Changing a law is a slow process and needed continuous and effective campaigning. Despite now being 57 and suffering from both asthma and diabetes, Gyani Ji decided to commit himself completely to the cause at whatever personal cost. He bought a motorcycle and rode it proudly through Manchester being stopped and arrested several times. Manchester was once again the battle ground for the right to wear turban. His refusal to pay the fines because he did not recognize the validity of the law he had contravened led him to be given custodial sentence.
Gyani Ji was not afraid of serving time in prison for his cause and knew that it would further highlight the arguments he was already making through his many correspondence. However, before he could serve his seven day sentence in Strangeways Prison, his fines were paid by the sympathetic Lord Mayor who thought he was saving Gyani Ji from a self-inflicted punishment but had in fact undone all of his hard work. Undaunted Gyani Ji repeated his acts and once again sentenced and served seven days in Strangeways.
On the day of his release, he had given his sons instructions for his moped to be brought to the prison gates. In front of national and local press and TV and radio he was garlanded with flowers and amidst the cheers of Sikhs and non-Sikh supporters and, of course, the local constabulary. He was stopped and booked seven times on his ride home that day and was ready for another extended stay in prison. However, by this time largely through Gyani Ji’s efforts an amendment to the law was making its way through parliament.
On 15 November 1976 ‘an act to exempt turban wearing followers of the Sikh religion from the requirement to wear a crash helmet when riding motor cycle’ was passed. (Motorcycle Crash Helmets religious Exemption) (Act 1976 Chapter 62, Section 32, Road Traffic Act 1972.) Gyani Ji once again saw this as something for everyone to be proud of and said that, ‘whilst it was great day for Sikhs it was a victory for the people of this great country and common sense’

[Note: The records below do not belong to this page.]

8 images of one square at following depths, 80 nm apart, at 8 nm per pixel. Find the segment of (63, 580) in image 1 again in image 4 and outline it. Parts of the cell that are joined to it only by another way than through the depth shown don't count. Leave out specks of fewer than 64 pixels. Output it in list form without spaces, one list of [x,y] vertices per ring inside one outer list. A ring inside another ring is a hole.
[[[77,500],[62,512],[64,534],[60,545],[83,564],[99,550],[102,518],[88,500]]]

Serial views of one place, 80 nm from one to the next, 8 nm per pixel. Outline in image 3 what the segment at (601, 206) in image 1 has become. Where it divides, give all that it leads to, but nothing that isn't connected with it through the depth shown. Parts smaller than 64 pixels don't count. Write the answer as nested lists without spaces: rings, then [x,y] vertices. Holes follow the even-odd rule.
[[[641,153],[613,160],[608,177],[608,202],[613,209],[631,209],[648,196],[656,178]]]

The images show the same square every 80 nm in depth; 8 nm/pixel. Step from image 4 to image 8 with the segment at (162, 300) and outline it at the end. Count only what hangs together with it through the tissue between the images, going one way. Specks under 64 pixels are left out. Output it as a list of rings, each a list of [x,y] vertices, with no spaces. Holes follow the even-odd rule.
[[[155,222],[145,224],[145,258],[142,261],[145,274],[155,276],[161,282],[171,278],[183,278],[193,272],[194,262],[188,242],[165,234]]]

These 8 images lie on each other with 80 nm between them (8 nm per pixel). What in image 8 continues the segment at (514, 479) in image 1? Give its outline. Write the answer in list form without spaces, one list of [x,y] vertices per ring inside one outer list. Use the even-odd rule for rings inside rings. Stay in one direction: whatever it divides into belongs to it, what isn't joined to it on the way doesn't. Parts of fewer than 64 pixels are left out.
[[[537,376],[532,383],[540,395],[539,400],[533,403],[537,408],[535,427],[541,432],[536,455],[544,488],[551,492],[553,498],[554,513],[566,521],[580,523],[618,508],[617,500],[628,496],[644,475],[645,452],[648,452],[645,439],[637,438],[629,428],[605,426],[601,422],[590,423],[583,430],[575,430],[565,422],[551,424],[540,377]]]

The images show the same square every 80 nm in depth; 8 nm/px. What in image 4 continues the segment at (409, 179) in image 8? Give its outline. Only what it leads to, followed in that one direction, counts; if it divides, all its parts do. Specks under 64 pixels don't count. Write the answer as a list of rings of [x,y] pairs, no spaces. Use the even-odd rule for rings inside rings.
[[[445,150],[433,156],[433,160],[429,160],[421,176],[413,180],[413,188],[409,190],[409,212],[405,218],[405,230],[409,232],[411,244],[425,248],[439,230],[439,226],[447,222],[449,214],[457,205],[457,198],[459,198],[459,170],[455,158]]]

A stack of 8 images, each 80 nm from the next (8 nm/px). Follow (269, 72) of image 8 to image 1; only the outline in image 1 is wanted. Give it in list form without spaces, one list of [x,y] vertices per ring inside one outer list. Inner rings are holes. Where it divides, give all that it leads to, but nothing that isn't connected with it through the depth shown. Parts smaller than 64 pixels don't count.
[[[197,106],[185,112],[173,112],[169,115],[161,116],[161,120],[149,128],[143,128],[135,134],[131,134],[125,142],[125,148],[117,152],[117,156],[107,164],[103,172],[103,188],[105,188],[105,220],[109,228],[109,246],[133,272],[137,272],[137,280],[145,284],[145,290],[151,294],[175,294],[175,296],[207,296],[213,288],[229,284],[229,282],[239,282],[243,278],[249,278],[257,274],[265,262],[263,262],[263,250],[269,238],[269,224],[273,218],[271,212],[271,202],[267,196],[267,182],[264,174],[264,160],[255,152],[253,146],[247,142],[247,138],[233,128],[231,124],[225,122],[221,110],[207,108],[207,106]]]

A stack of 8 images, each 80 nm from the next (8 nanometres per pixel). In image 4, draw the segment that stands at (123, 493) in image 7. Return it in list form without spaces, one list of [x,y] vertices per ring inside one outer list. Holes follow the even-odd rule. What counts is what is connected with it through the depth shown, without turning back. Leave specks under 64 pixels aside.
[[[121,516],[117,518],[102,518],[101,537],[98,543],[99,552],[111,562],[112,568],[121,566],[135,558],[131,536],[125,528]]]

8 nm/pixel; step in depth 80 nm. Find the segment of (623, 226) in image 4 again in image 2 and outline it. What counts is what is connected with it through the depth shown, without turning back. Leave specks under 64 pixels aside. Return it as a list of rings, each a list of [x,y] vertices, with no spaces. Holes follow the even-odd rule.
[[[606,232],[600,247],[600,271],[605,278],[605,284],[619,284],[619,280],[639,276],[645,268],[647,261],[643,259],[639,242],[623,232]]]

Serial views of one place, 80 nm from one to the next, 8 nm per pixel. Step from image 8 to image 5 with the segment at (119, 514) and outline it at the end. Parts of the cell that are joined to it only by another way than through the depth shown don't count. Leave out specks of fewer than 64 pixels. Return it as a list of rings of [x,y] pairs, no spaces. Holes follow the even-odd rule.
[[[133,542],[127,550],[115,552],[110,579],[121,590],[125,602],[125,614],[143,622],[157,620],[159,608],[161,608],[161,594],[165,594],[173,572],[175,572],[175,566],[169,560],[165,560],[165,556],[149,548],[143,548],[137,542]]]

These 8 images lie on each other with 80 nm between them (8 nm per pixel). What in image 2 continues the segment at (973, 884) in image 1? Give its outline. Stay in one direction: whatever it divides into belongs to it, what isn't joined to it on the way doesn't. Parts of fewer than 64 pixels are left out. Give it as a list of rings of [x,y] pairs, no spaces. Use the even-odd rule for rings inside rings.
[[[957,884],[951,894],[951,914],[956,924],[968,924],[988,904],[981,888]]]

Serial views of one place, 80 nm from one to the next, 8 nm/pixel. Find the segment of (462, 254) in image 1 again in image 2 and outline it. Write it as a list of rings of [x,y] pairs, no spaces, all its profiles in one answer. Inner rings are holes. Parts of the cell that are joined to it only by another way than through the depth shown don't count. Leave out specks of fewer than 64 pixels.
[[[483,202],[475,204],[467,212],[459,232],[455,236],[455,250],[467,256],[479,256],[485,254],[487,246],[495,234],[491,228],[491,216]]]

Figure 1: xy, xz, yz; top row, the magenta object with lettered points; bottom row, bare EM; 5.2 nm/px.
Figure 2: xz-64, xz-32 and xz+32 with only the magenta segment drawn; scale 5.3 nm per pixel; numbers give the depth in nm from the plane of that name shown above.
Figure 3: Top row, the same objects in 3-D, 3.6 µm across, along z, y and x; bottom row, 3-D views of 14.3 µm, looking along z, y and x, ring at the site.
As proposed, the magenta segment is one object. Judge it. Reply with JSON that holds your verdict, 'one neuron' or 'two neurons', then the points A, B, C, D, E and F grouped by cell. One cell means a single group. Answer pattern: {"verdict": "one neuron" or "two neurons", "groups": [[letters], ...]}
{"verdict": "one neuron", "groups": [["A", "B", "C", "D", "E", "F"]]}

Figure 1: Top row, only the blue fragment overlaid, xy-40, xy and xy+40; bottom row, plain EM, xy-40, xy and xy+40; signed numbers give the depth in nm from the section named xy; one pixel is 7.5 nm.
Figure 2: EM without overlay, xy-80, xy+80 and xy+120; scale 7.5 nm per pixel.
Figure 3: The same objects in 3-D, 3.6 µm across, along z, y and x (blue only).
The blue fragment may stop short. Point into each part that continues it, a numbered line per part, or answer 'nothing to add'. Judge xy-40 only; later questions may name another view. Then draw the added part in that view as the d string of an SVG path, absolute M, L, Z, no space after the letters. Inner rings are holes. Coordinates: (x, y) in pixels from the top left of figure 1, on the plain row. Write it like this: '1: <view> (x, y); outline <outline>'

Gyani Ji continued his efforts to bring tolerance, justice and common sense to the choice of wearing of turbans for Sikhs. In his last days he was still working to gain exemptions for turban wearing Sikhs on building sites. Gyani Ji died on 25th December 1996. He was deeply mourned by, not only his family and community, but a wide circle of friends, politicians, academics and free-thinkers throughout the country.